Al definir la ciudad de Caracas, me encuentro con diversas perspectivas, diversas vistas que a lo largo de mi vida fui descubriendo con sorpresa. Si hace 15 años me hubieran pedido definir mi ciudad, por medio de sus límites, no hubiera contestado con exactitud, porque en ese entonces, mi ciudad no poseía límites. En ese entonces, estaba acostumbrada a una arquitectura caraqueña libre, con espacios como los que conseguimos en Bellas Artes donde los edificios y los espacios públicos son uno sólo, donde las plazas te permiten reconocer el entorno sin sentirte encerrado ni agobiado.

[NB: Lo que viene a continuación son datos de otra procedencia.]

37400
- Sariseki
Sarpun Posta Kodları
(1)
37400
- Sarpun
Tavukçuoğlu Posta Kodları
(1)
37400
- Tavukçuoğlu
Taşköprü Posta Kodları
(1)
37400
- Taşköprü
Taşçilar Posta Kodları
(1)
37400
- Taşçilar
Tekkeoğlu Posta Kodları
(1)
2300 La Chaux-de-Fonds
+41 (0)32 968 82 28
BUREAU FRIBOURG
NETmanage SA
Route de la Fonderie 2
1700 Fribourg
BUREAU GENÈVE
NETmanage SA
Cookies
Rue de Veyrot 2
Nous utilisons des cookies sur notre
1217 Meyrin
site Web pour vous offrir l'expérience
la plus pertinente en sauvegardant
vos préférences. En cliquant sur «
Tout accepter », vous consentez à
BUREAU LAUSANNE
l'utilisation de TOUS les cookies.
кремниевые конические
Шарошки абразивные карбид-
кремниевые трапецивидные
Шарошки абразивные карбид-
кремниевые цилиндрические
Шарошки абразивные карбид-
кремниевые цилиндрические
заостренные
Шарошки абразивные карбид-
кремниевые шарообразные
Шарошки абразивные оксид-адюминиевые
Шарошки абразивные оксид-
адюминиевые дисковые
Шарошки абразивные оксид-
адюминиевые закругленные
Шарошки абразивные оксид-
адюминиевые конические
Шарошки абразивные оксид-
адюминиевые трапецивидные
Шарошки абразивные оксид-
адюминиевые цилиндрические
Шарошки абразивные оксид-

Ahora, hay que reconocer que Caracas es otra. Uno se ve obligado a encerrar la ciudad dentro de muros concentrados. Muros que cada vez son más densos y nos van cerrando más y más. La percepción caraqueña ha cambiado completamente. Se podría decir que la Caracas de ahora no se presenta de forma “dinámica” sino de forma “agitada”; se puede ver en el movimiento de los transeúntes como en la arquitectura que ellos recorren. Las personas en las calles se asemejan a un río moviéndose entre un laberinto de construcciones y edificios cada vez más próximos unos de los otros. Las calles de la ciudad ondean entre las urbanizaciones a medida de que se van apoderando del terreno, de forma aleatoria, sin orden.

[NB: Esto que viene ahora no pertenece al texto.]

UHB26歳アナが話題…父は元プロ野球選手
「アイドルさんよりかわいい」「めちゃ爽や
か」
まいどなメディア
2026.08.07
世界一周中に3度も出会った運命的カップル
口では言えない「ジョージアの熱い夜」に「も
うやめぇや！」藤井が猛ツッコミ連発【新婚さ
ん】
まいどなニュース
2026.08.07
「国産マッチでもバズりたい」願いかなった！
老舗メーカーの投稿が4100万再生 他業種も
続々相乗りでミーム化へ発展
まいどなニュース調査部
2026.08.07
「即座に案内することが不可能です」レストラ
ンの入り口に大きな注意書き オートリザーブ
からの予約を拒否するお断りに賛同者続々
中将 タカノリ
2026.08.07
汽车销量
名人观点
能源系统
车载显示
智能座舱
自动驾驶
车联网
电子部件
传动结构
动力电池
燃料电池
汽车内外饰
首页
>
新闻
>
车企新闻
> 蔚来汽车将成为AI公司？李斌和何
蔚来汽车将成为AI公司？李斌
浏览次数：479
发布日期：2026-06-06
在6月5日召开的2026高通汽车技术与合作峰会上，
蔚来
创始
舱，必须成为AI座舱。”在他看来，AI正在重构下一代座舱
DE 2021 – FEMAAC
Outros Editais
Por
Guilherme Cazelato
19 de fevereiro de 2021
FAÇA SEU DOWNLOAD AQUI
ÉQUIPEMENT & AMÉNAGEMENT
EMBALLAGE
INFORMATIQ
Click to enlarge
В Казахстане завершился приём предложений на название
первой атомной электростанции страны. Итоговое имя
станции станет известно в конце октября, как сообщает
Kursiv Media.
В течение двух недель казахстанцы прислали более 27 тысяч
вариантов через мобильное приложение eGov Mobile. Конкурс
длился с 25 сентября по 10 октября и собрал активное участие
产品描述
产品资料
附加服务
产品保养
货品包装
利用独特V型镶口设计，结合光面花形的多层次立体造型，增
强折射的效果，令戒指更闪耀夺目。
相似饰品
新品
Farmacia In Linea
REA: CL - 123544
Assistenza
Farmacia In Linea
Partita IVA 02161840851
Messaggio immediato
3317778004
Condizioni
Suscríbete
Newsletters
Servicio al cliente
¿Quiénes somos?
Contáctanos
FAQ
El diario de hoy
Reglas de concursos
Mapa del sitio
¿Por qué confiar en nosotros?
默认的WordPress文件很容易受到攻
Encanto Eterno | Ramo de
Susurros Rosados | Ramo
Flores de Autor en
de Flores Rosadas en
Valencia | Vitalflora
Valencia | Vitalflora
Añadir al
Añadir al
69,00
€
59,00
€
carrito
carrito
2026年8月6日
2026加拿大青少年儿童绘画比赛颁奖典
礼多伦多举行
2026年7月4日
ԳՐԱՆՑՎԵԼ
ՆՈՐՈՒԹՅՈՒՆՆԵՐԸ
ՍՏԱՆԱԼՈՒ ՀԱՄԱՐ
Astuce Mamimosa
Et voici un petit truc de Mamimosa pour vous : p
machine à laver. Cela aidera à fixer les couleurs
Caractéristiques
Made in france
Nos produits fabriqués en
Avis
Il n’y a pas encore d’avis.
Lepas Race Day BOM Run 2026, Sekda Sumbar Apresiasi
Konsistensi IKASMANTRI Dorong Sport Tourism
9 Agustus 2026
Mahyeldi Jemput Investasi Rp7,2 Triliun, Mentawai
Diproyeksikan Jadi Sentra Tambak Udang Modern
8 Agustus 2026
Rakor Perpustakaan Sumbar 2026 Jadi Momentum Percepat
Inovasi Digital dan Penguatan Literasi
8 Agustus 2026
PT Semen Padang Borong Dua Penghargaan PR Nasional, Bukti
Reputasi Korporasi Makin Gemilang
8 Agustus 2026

Las plazas en Caracas ya no suelen tener una función de reunión entre sus habitantes. Las plazas ahora poseen una función de respiro, de desahogo, un lugar en donde este río de personas desemboca en área limpia de construcciones, rodeada, generalmente, de calles anónimas. Las plazas van cobrando menos importancia, adoptando más el papel de “punto de referencia” para poder darle pistas a los transeúntes de dónde ubicarse en este laberinto ondulado. Es esta aglomeración de construcciones que hace que los caraqueños puedan recorrer cada vez menos la ciudad a pie. Ahora, los caraqueños se están acostumbrando más y más a experimentar la ciudad desde la ventanilla de un automóvil, como si la vieran desde una televisión, sin sentir los olores, las temperaturas, el sol, el sonido real de la ciudad, simplemente desplazándose de un territorio a otro por caminos “seguros” y “sin pérdida” y dejando cada vez más en abandono estos pasillos orgánicos de rayos de luz filtrada entre un bosque de edificios.

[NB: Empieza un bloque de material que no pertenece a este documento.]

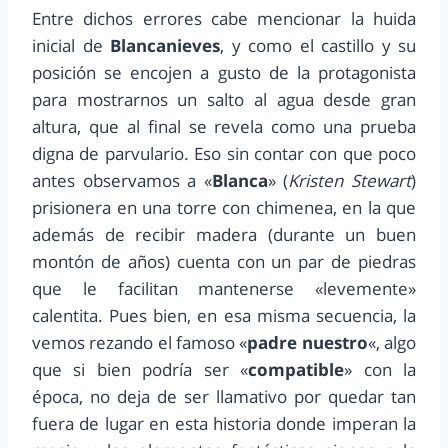
Entre dichos errores cabe mencionar la huida
inicial de
Blancanieves
, y como el castillo y su
posición se encojen a gusto de la protagonista
para mostrarnos un salto al agua desde gran
altura, que al final se revela como una prueba
digna de parvulario. Eso sin contar con que poco
antes observamos a «
Blanca
» (
Kristen Stewart
)
prisionera en una torre con chimenea, en la que
además de recibir madera (durante un buen
montón de años) cuenta con un par de piedras
que le facilitan mantenerse «levemente»
calentita. Pues bien, en esa misma secuencia, la
vemos rezando el famoso «
padre nuestro
«, algo
que si bien podría ser «
compatible
» con la
época, no deja de ser llamativo por quedar tan
fuera de lugar en esta historia donde imperan la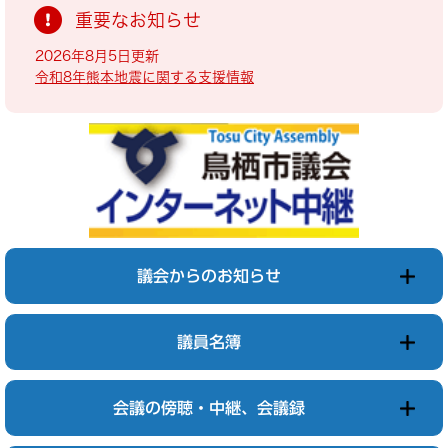
重要なお知らせ
2026年8月5日更新
令和8年熊本地震に関する支援情報
議会からのお知らせ
議員名簿
会議の傍聴・中継、会議録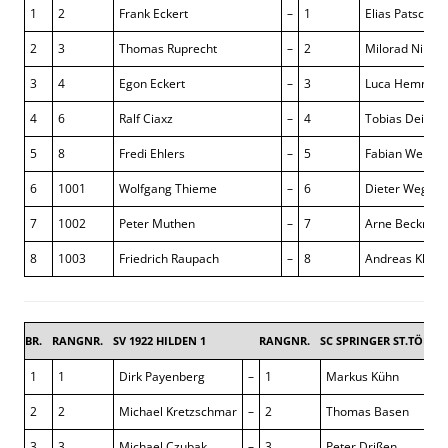
1
2
Frank Eckert
–
1
Elias Patscha
2
3
Thomas Ruprecht
–
2
Milorad Nikolik
3
4
Egon Eckert
–
3
Luca Hemmeri
4
6
Ralf Ciaxz
–
4
Tobias Deika
5
8
Fredi Ehlers
–
5
Fabian Wendt
6
1001
Wolfgang Thieme
–
6
Dieter Wegner
7
1002
Peter Muthen
–
7
Arne Beckman
8
1003
Friedrich Raupach
–
8
Andreas Klüm
BR.
RANGNR.
SV 1922 HILDEN 1
RANGNR.
SC SPRINGER ST.TÖNIS 
1
1
Dirk Payenberg
–
1
Markus Kühn
2
2
Michael Kretzschmar
–
2
Thomas Basen
3
3
Michael Czubak
–
3
Peter Drißen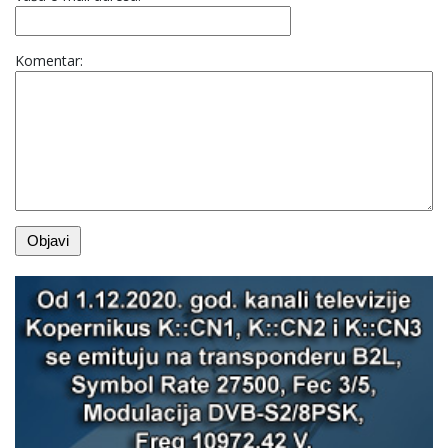
Komentar: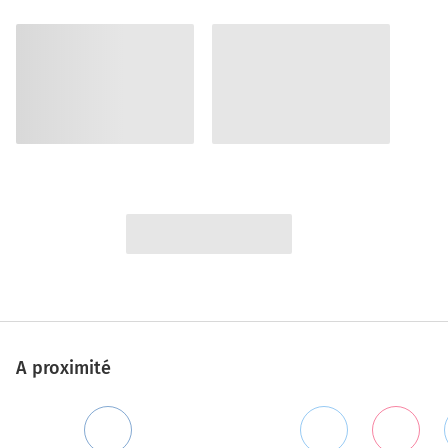
A proximité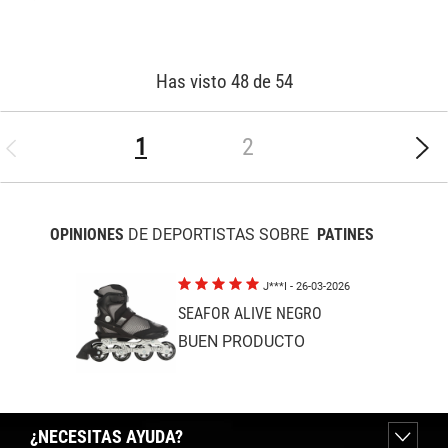
Has visto 48 de 54
(current)
1
2
OPINIONES
DE DEPORTISTAS SOBRE
PATINES
J***I
- 26-03-2026
SEAFOR ALIVE NEGRO
BUEN PRODUCTO
¿NECESITAS AYUDA?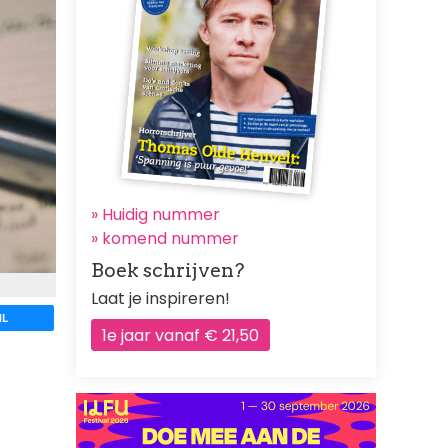
» Huidig nummer
»
komend nummer
Boek schrijven?
Laat je inspireren!
IL
1e jaar vanaf € 21,50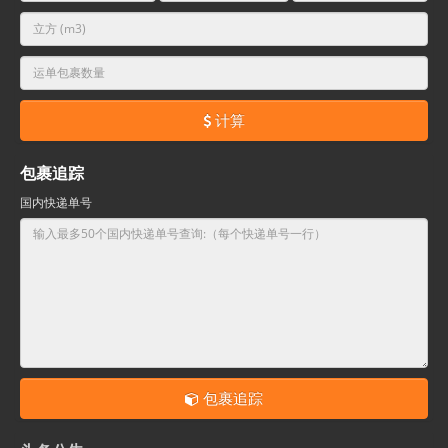
计算
包裹追踪
国内快递单号
包裹追踪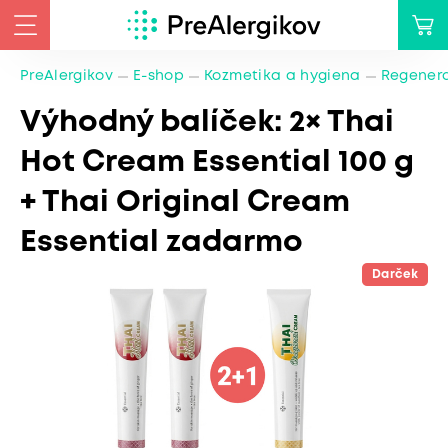
PreAlergikov
E-shop
Kozmetika a hygiena
Regener
Výhodný balíček: 2× Thai
Hot Cream Essential 100 g
+ Thai Original Cream
Essential zadarmo
Darček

Este mismo “dinamismo” lo podemos ver durante los días y noches en la ciudad. En el día, el sol revela un collage de edificaciones bastante variado, donde edificios antiguos y plazas heredadas de nuestros antepasados, de colores tenues, conviven en el mismo espacio con edificios novedosos, de mayor escala y colores más brillantes. Pero, al caer la noche, todos estos colores se esconden (junto con sus habitantes) y se observa que el mismo cielo estrellado se confunde con una masa de luces en el fondo de la ciudad, a lo lejos.
Es gracias a esta ocupación aleatoria de la ciudad, que Caracas posee unos límites muy difusos, no hay una línea propiamente trazada que defina el fin de la ciudad y el principio de otra, es, más bien, una percepción visual la que nos indica que dejamos la ciudad caraqueña atrás. Siempre se ve a la distancia una masa de construcciones precarias y coloridas que ocupan el paisaje de fondo de la ciudad; al dirigirnos a las afueras de Caracas, podemos ver que estas “casitas de colores” van gradualmente quedando atrás y el paisaje poco a poco se va desnudando hasta mostrarse virgen y sin intervención del hombre, ahí es cuando sabemos que Caracas está a nuestras espaldas.